Ini adalah masalah besar bagi ekonomi. Kerja yang menyusut berarti pasar masa depan yang lebih kecil, mencegah bisnis dari memperluas-terutama di ekonomi berbasis layanan, di mana, bersama dengan keuntungan produktivitas yang terbatas, biaya cenderung meningkat. Investasi terputus -putus. Pada saat yang sama, penurunan bagian dari orang usia kerja berarti lebih sedikit pembayar pajak yang mendukung lebih banyak pensiunan, menaikkan biaya pensiun dan perawatan kesehatan dan menekan pemerintah untuk menaikkan pajak, meningkatkan hutang atau memangkas manfaat.

Dalam pengaturan stagnan ini, bisnis telah menggeser strategi. Alih -alih menginvestasikan kembali keuntungan menjadi ekspansi, perekrutan dan inovasi, banyak perusahaan sekarang fokus pada pembelian kembali saham dan dividen, memprioritaskan pembayaran keuangan yang meningkatkan harga saham dan kompensasi manajerial. Hasilnya adalah lingkaran setan dari meningkatnya ketidaksetaraan, permintaan teredam dan pertumbuhan yang rendah. Ini terjadi di seluruh dunia. Tidak heran dana moneter internasional memperingatkan “Tepid 2020 -an” – dan itu sebelum Tuan Trump memulai perang dagangnya.

Apa yang harus dilakukan? Bagi sebagian orang, kecerdasan buatan adalah jalan keluar dari perangkap stagnasi. Jika AI dapat meningkatkan efisiensi di sektor-sektor layanan intensif tenaga kerja seperti perawatan kesehatan dan pendidikan, argumennya berjalan, itu dapat menghidupkan kembali pertumbuhan. Tetapi peningkatan produktivitas AI generatif, untuk semua hype, sejauh ini telah terbatas, dan sulit untuk melihat bagaimana teknologi akan diterjemahkan ke dalam perbaikan luas untuk layanan inti. Terlebih lagi, kemajuan AI tampaknya melambat daripada mempercepat. Robot tidak akan menyelamatkan ekonomi global.

Yang lain melihat reindustrialisasi, di bawah perlindungan tarif yang ketat, sebagai cara untuk mengembalikan dinamisme ekonomi. Itu taruhan, setidaknya secara teori, dari administrasi Trump. Tapi di sini juga, ada alasan untuk keraguan. Untuk satu hal, penurunan manufaktur bukan hanya tentang perdagangan. Bahkan pembangkit tenaga listrik manufaktur dan ekspor seperti Jerman dan Korea Selatan telah melihat pekerjaan industri menyusut. Untuk yang lain, industri yang umumnya ditargetkan untuk kebangkitan – semikonduktor, kendaraan listrik dan energi terbarukan – mempekerjakan lebih sedikit pekerja. Era ketika manufaktur dapat menyediakan lapangan kerja massal berakhir.
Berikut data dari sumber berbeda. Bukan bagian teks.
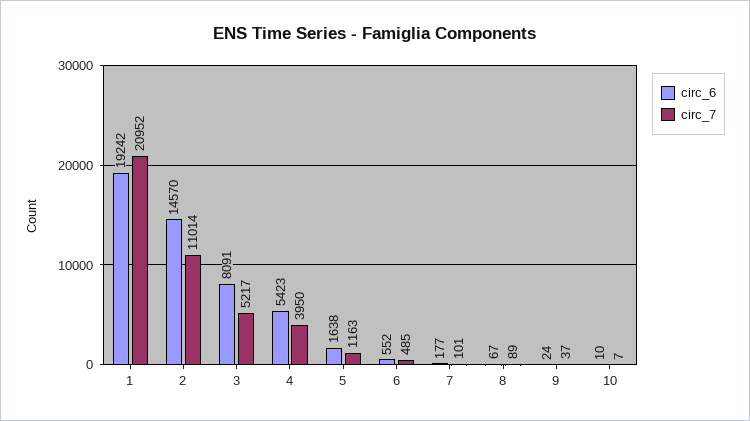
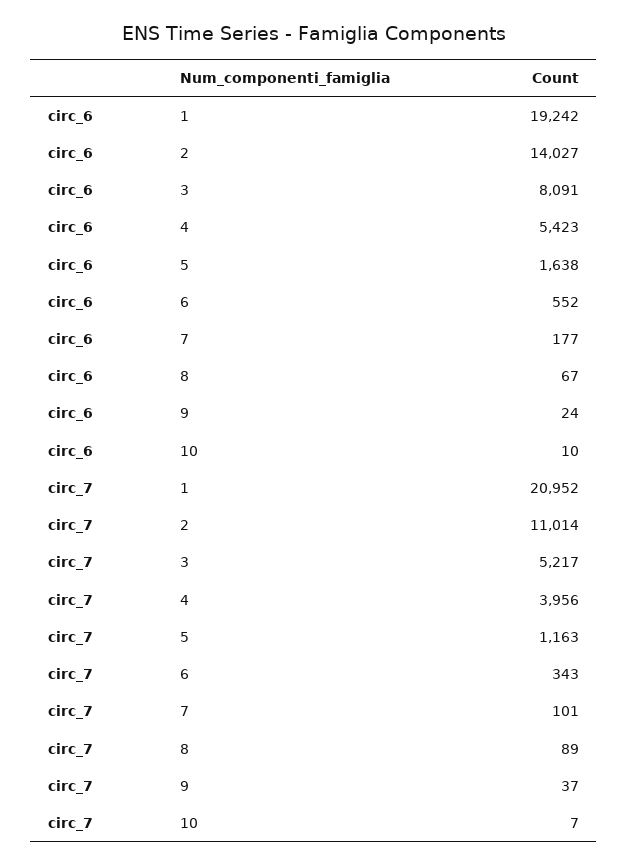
circ_6, 2: 14570 -> 14027
circ_7, 4: 3950 -> 3956
circ_7, 6: 485 -> 343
Jika tingkat pertumbuhan produktivitas tidak dapat ditingkatkan sebanyak itu, mungkin populasi bisa. Itulah pemikiran di balik natalists yang mendesak orang untuk memiliki lebih banyak anak. Namun, bahkan negara -negara dengan kebijakan keluarga yang murah hati, seperti Swedia dan Prancis, telah melihat kelahiran yang kelahiran menurun. Pilihan lainnya adalah imigrasi tinggi, yang tetap menjadi cara paling efektif untuk mempertahankan pertumbuhan ekonomi dalam masyarakat yang menua. Amerika Serikat telah mempertahankan pertumbuhan yang lebih kuat daripada Jepang atau Jerman sebagian berkat imigrasi yang lebih tinggi, yang telah memperluas angkatan kerja Amerika. Tetapi pada zaman anti-migran ini, dengan Tuan Trump sebagai presiden, solusi ini terasa hampir fantastik.